Below we strip out anything that looks like a file name by removing anything on the right side of the first . (ex. sequence.fasta.gz -> sequence)

Then we remove any existing text containing _R1, leaving just the Sequence ID (full example, sequence_R1.fasta.gz would first go to sequence_R1, and then just sequence)

Finally, we delete any rows which have the second of a pair of reads, as we no longer need these with the current format of the spreadsheet. 
```{r}
night$SeqID <- gsub("\\..*", "", night$SeqID)
night$SeqID <- gsub("_R1.*", "", night$SeqID)
night <- night[-which(grepl("_R2", night$SeqID) == TRUE),]
```


This... looks like a mess. The loop below iterates through all remaining rows of the data frame, first setting the working directory to the Nightingales directory corresponding to the species.

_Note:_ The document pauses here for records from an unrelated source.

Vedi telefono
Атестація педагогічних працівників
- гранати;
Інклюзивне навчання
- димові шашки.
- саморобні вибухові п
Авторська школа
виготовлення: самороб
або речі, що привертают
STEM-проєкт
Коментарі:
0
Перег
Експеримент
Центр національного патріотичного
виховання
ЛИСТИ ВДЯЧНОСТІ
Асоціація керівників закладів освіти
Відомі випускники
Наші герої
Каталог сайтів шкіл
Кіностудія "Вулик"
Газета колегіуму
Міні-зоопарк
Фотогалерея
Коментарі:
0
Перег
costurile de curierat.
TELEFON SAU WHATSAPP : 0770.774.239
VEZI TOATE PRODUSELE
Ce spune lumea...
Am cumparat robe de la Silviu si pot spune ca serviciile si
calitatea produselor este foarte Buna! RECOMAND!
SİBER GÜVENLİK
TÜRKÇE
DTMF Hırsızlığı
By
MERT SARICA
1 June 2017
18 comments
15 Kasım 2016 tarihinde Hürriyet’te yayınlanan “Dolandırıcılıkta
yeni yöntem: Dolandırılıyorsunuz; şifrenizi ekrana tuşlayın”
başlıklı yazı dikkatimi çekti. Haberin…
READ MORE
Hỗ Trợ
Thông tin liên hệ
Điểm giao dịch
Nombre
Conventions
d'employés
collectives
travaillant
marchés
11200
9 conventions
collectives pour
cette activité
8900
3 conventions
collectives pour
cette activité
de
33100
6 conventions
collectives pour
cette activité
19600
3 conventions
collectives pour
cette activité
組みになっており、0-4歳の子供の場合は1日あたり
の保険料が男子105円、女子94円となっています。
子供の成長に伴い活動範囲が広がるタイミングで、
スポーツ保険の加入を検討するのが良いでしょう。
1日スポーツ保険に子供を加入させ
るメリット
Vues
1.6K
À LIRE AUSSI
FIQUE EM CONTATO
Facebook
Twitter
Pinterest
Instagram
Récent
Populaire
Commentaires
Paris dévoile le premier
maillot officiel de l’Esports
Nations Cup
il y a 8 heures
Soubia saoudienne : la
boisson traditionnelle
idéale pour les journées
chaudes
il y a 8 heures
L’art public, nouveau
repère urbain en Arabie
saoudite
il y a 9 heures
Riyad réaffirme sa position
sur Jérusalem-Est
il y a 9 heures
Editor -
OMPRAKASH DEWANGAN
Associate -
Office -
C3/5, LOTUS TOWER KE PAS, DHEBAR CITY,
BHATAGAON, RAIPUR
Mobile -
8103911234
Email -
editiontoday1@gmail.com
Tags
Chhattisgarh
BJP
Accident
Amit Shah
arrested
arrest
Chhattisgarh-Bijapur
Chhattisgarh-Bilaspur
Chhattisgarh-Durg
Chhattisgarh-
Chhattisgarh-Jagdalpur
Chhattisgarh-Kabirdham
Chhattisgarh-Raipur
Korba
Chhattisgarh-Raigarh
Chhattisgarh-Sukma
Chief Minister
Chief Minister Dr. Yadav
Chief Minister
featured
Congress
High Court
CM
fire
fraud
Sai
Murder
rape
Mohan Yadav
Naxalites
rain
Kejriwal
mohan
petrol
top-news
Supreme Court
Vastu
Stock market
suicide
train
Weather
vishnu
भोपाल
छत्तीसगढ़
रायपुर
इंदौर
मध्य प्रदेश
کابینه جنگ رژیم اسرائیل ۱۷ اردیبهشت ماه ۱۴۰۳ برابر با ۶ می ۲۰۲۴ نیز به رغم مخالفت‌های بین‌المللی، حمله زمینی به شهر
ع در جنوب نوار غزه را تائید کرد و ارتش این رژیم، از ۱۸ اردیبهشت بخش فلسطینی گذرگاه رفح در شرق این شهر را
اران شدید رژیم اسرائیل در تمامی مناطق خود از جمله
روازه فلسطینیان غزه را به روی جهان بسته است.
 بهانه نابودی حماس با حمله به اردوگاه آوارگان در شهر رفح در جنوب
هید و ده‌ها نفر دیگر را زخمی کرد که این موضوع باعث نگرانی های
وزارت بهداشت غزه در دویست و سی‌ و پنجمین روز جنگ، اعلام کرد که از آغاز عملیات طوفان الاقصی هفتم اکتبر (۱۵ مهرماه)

I'm using a mounted version of Owl, so the directory structure may look a little odd. 

After it sets the working directory, it creates a temporary file list of all files within the working directory that correspond to the sequence ID. 

It then checks if the Length variable has a "PE", indicating that the reads are paired, and if that is the case, writes the two files to the URL 1/2 and File Location 1/2 columns, with the correct directory structure/http address.

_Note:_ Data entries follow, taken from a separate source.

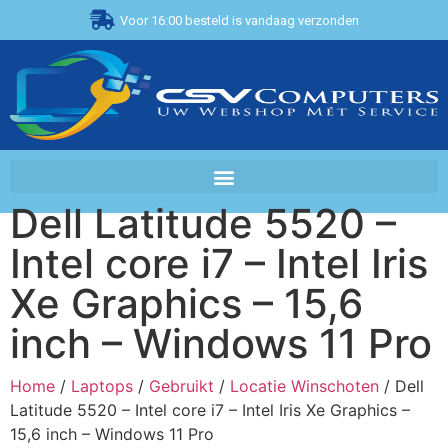
Voor 16:00 besteld is vandaag verzonden
Dell Latitude 5520 –
Intel core i7 – Intel Iris
Xe Graphics – 15,6
inch – Windows 11 Pro
Home
/
Laptops
/
Gebruikt
/
Locatie Winschoten
/ Dell
Latitude 5520 – Intel core i7 – Intel Iris Xe Graphics –
15,6 inch – Windows 11 Pro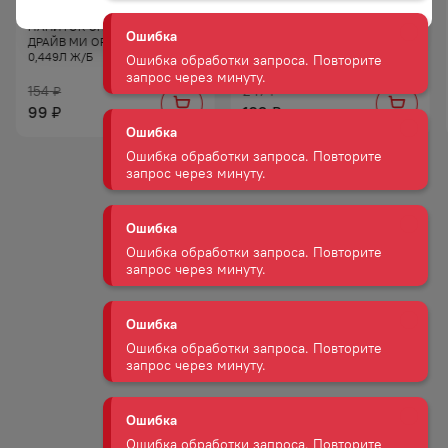
Ошибка
НАПИТОК ЭНЕРГЕТИЧЕСКИЙ
НАПИТОК ЭНЕРГЕТИЧЕСКИЙ
Ошибка обработки запроса. Повторите
ДРАЙВ МИ ОРИДЖИНАЛ ГАЗ
АДРЕНАЛИН РЕД ЭНЕРДЖИ Б/
запрос через минуту.
0,449Л Ж/Б
АЛК ГАЗ 0,449Л Ж/Б
154
247
₽
₽
Ошибка
99
129
₽
₽
Ошибка обработки запроса. Повторите
запрос через минуту.
Ошибка
Ошибка обработки запроса. Повторите
запрос через минуту.
Ошибка
Ошибка обработки запроса. Повторите
запрос через минуту.
Ошибка
Ошибка обработки запроса. Повторите
запрос через минуту.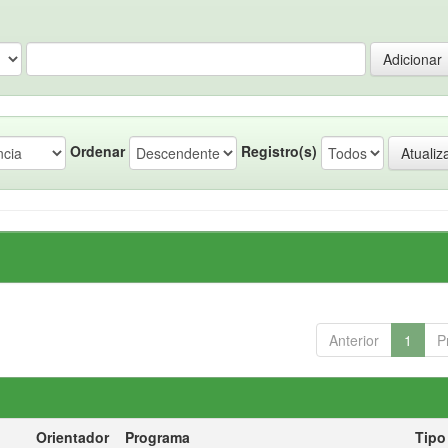
Ordenar
Registro(s)
Anterior
1
P
Orientador
Programa
Tipo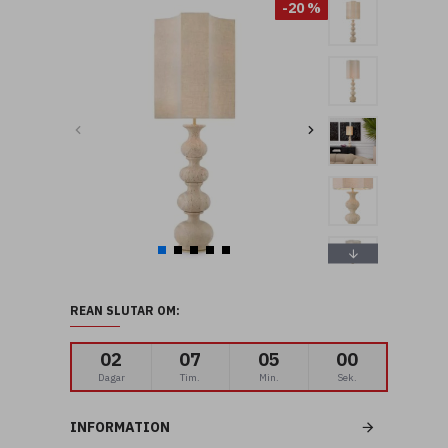
-20 %
REAN SLUTAR OM:
02
07
04
59
Dagar
Tim.
Min.
Sek.
INFORMATION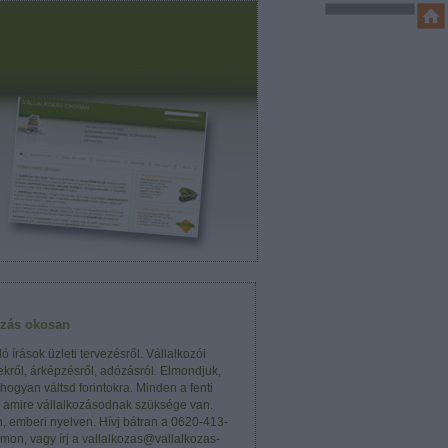
ozás okosan
ó írások üzleti tervezésről. Vállalkozói
kről, árképzésről, adózásról. Elmondjuk,
 hogyan váltsd forintokra. Minden a fenti
, amire vállalkozásodnak szüksége van.
n, emberi nyelven. Hívj bátran a 0620-413-
mon, vagy írj a vallalkozas@vallalkozas-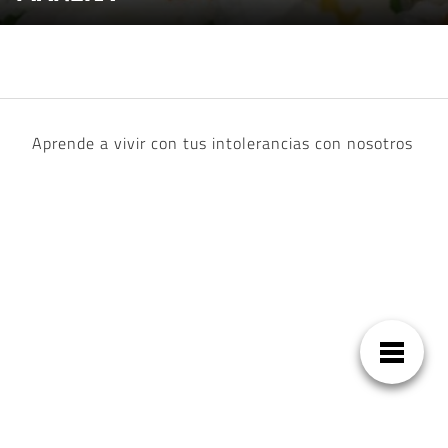
Aprende a vivir con tus intolerancias con nosotros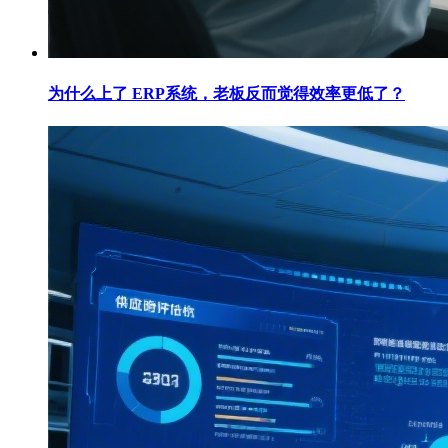
为什么上了 ERP系统，老板反而觉得效率更低了？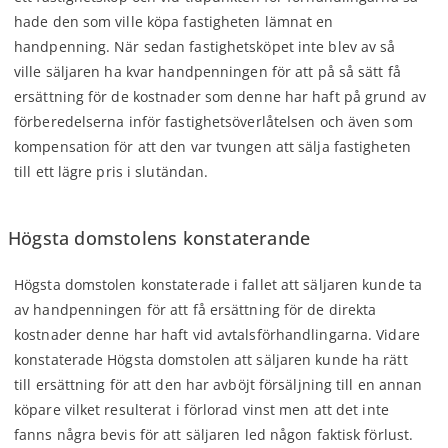
hade den som ville köpa fastigheten lämnat en
handpenning. När sedan fastighetsköpet inte blev av så
ville säljaren ha kvar handpenningen för att på så sätt få
ersättning för de kostnader som denne har haft på grund av
förberedelserna inför fastighetsöverlåtelsen och även som
kompensation för att den var tvungen att sälja fastigheten
till ett lägre pris i slutändan.
Högsta domstolens konstaterande
Högsta domstolen konstaterade i fallet att säljaren kunde ta
av handpenningen för att få ersättning för de direkta
kostnader denne har haft vid avtalsförhandlingarna. Vidare
konstaterade Högsta domstolen att säljaren kunde ha rätt
till ersättning för att den har avböjt försäljning till en annan
köpare vilket resulterat i förlorad vinst men att det inte
fanns några bevis för att säljaren led någon faktisk förlust.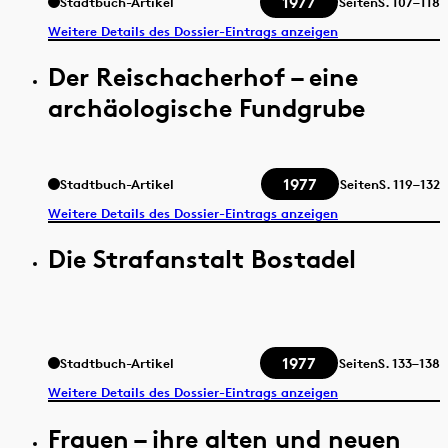
1977
Stadtbuch-Artikel
Seiten
S.
107–118
Weitere Details des Dossier-Eintrags anzeigen
Der Reischacherhof – eine
archäologische Fundgrube
1977
Stadtbuch-Artikel
Seiten
S.
119–132
Weitere Details des Dossier-Eintrags anzeigen
Die Strafanstalt Bostadel
1977
Stadtbuch-Artikel
Seiten
S.
133–138
Weitere Details des Dossier-Eintrags anzeigen
Frauen – ihre alten und neuen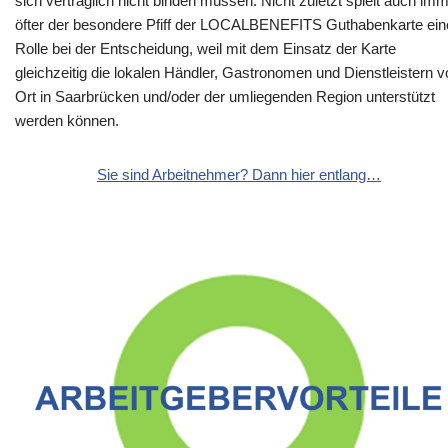
sich vertraglich nicht binden müssen. Nicht zuletzt spielt auch im
öfter der besondere Pfiff der LOCALBENEFITS Guthabenkarte ein
Rolle bei der Entscheidung, weil mit dem Einsatz der Karte
gleichzeitig die lokalen Händler, Gastronomen und Dienstleistern v
Ort in Saarbrücken und/oder der umliegenden Region unterstützt
werden können.
Sie sind Arbeitnehmer? Dann hier entlang…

If it's a single end read, the else portion of the if/else just writes the single read file to URL and File Location 1, leaving the second read columns blank.
```{r} 
for(i in 1:nrow(night))   {
   setwd(paste0("~/Documents/owl/nightingales/", night$Primary_taxa[i]))
   temp_file_list <- list.files(".", pattern = paste0(night$SeqID[i]), include.dirs = TRUE, recursive = TRUE, ignore.case = TRUE)
  if(grepl("PE", night$Length[i]) == TRUE)   {
    night$FileLocation[i] <- paste0("/Volumes/web/nightingales/", night$Primary_taxa[i], "/", temp_file_list[1])
    night$FileLocation2[i] <- paste0("/Volumes/web/nightingales/", night$Primary_taxa[i], "/", temp_file_list[2])
    night$URL[i] <- paste0("http://owl.fish.washington.edu/nightingales/", night$Primary_taxa[i], "/", temp_file_list[1])
    night$URL2[i] <- paste0("http://owl.fish.washington.edu/nightingales/", night$Primary_taxa[i], "/", temp_file_list[2])
  } else   {
    night$FileLocation[i] <- paste0("/Volumes/web/nightingales/", night$Primary_taxa[i], "/", temp_file_list[1])
    night$URL[i] <- paste0("http://owl.fish.washington.edu/nightingales/", night$Primary_taxa[i], "/", temp_file_list[1])
    night$FileLocation2[i] <- ""
    night$URL2[i] <- ""
  }
}
```

This largely worked, but there were 53 rows that produced incorrect entries. Two were due to missing pairs, which is hard to fix. The majority were due to file names that didn't fit the standard SeqID_R1.* naming conventions. As an example. there are some O. keta reads that have the format S_1_1_sequence.txt.gz and S_1_2_sequence.txt.gz. As the paired read indicator is just a number, it's difficult to detect these algorithmically, and so it will likely be easier to fix these by hand. 600/653 isn't bad for an hour and a half's work. 

```{r}
setwd("~/Documents/dmp/")
write.csv(night, file = "night_test.csv")
```

From here, we need to get Library IDs and numbers over from the Next Gen Sequencing file, but that will be tomorrow's problem.